Dr. Swanton found that when macrophages, a type of immune cell, are exposed to air pollutants they promote inflammation that drives tumor initiation. His team is analyzing the impact of a panel of drugs and inhibitors on the inflammatory process and evaluating their role in this process. Results of these studies will increase our understanding of the impact of air pollution on the risk of breast cancer in women with high familial risk. Recent studies in breast tumors have identified small, circular DNA containing genes outside of their normal linear location and shown their occurrence to be associated with more aggressive tumors as well as treatment resistance. The presence of circular DNA can be used to isolate a subset of cells within tumors that survive under conditions, such as low nutrient or oxygen supply, that are detrimental to normal cells. Dr. Swanton and his colleagues will leverage the uniqueness of circular DNA to investigate how they allow a subset of cancer cells to flourish in unfavorable growth conditions.

Biography

Charles Swanton, MD PhD completed his training in 1999 at the Imperial Cancer Research Fund Laboratories and the Cancer Research UK clinician scientist/medical oncology training program in 2008. Dr. Swanton runs the Cancer Evolution and Genome Instability Laboratory at the Francis Crick Institute and combines his research with clinical duties at UCLH, focused on how tumors evolve over space and time. His research focuses on branched evolutionary histories of solid tumors, processes that drive cancer cell-to-cell variation in the form of new cancer mutations or chromosomal instabilities, and the impact of such cancer diversity on effective immune surveillance and clinical outcome.

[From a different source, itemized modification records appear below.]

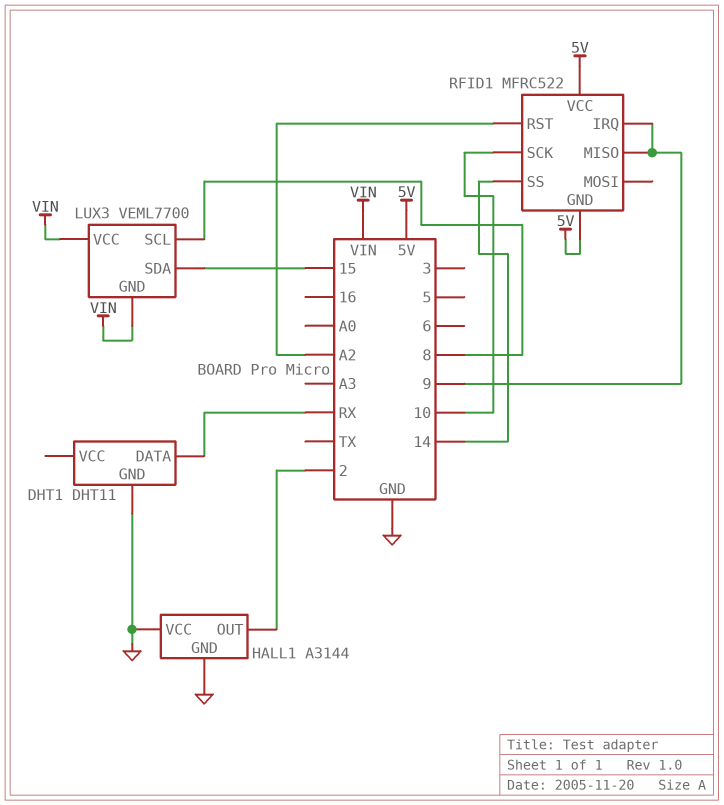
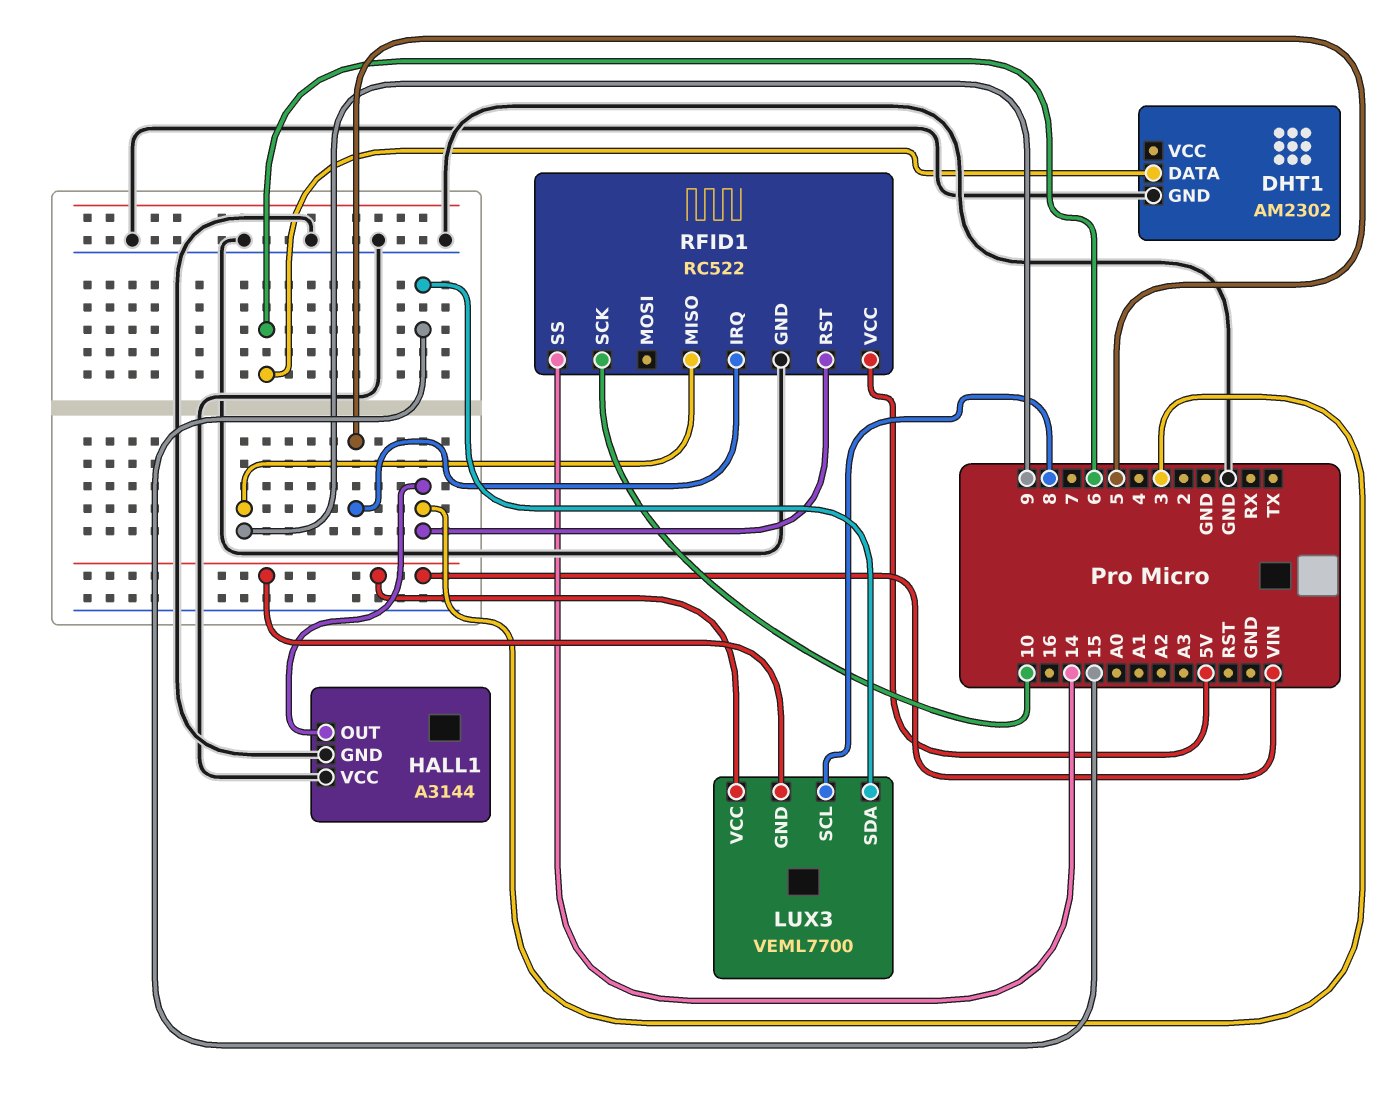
DHT1: DHT11 -> AM2302
DHT1 pin DATA: RX -> 6
HALL1 pin OUT: 2 -> 3
RFID1: MFRC522 -> RC522
RFID1 pin GND: 5V -> GND
RFID1 pin IRQ: 9 -> 5
RFID1 pin RST: A2 -> 3

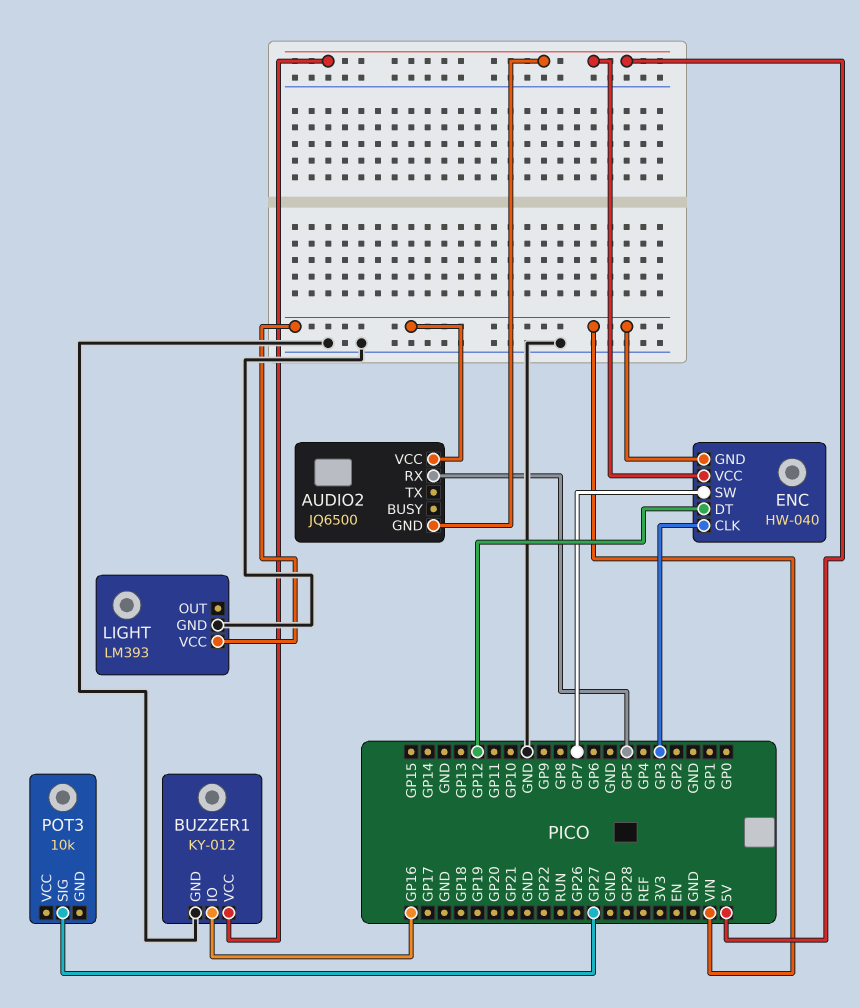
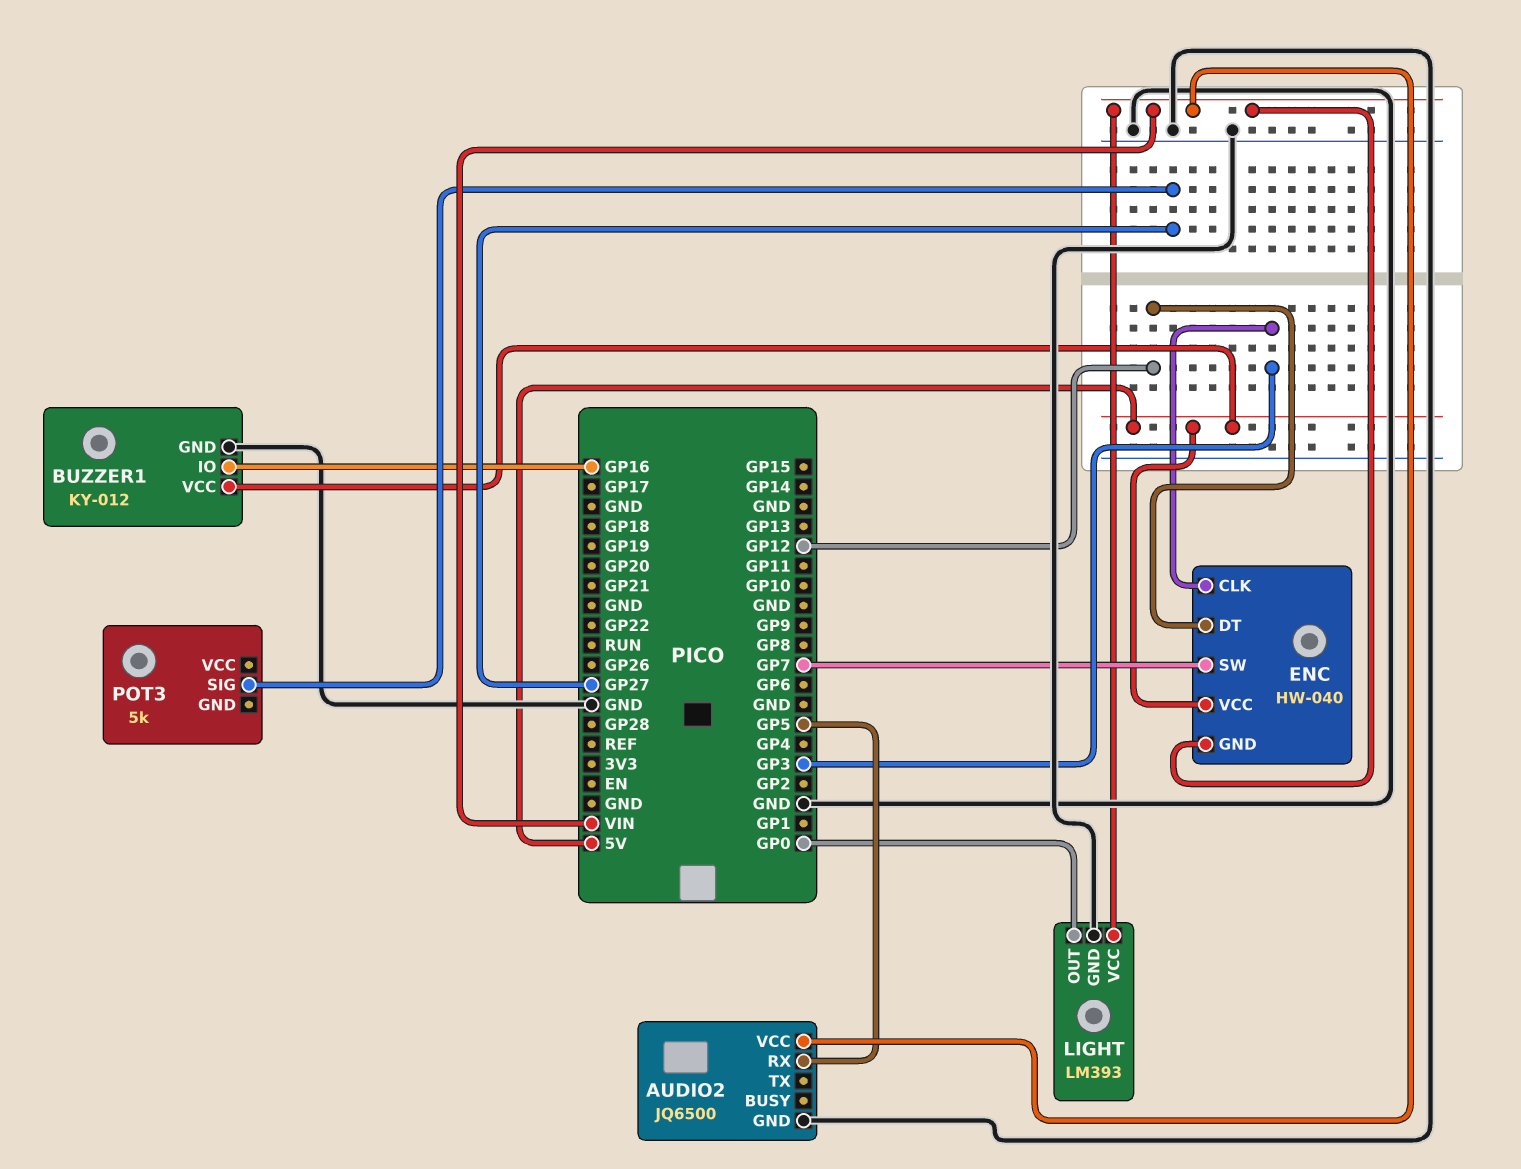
AUDIO2 pin GND: 5V -> GND
LIGHT pin OUT: none -> GP0
POT3: 10k -> 5k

Dr. Swanton was appointed to several prestigious societies: Fellow of the Royal College of Physicians in April 2011; Fellow of the Academy of Medical Sciences in 2015; Napier Professor in Cancer by the Royal Society in 2016; Cancer Research UK’s Chief Clinician in 2017; and elected Fellow of the Royal Society in 2018. He has been awarded several prizes including the Stand up to Cancer Translational Cancer Research Prize (2015), Glaxo Smith Kline Biochemical Society Prize (2016), and the San Salvatore Prize for Cancer Research (2017).

He has also received several honors; the Ellison-Cliffe Medal; election into the Royal Society of Medicine (2017); the Gordon Hamilton Fairley Medal (2018); and the ESMO Award for Translational Cancer Research (2019). More recently, he received the UCL Hospitals Celebrating Excellence Award for contribution to world class research (2022) and, in 2021, received the Memorial Sloan Kettering Paul Marks Prize for Cancer Research, the Weizmann Institute Sergio Lombroso Award in Cancer Research, and the International Society of Liquid Biopsy Research Award.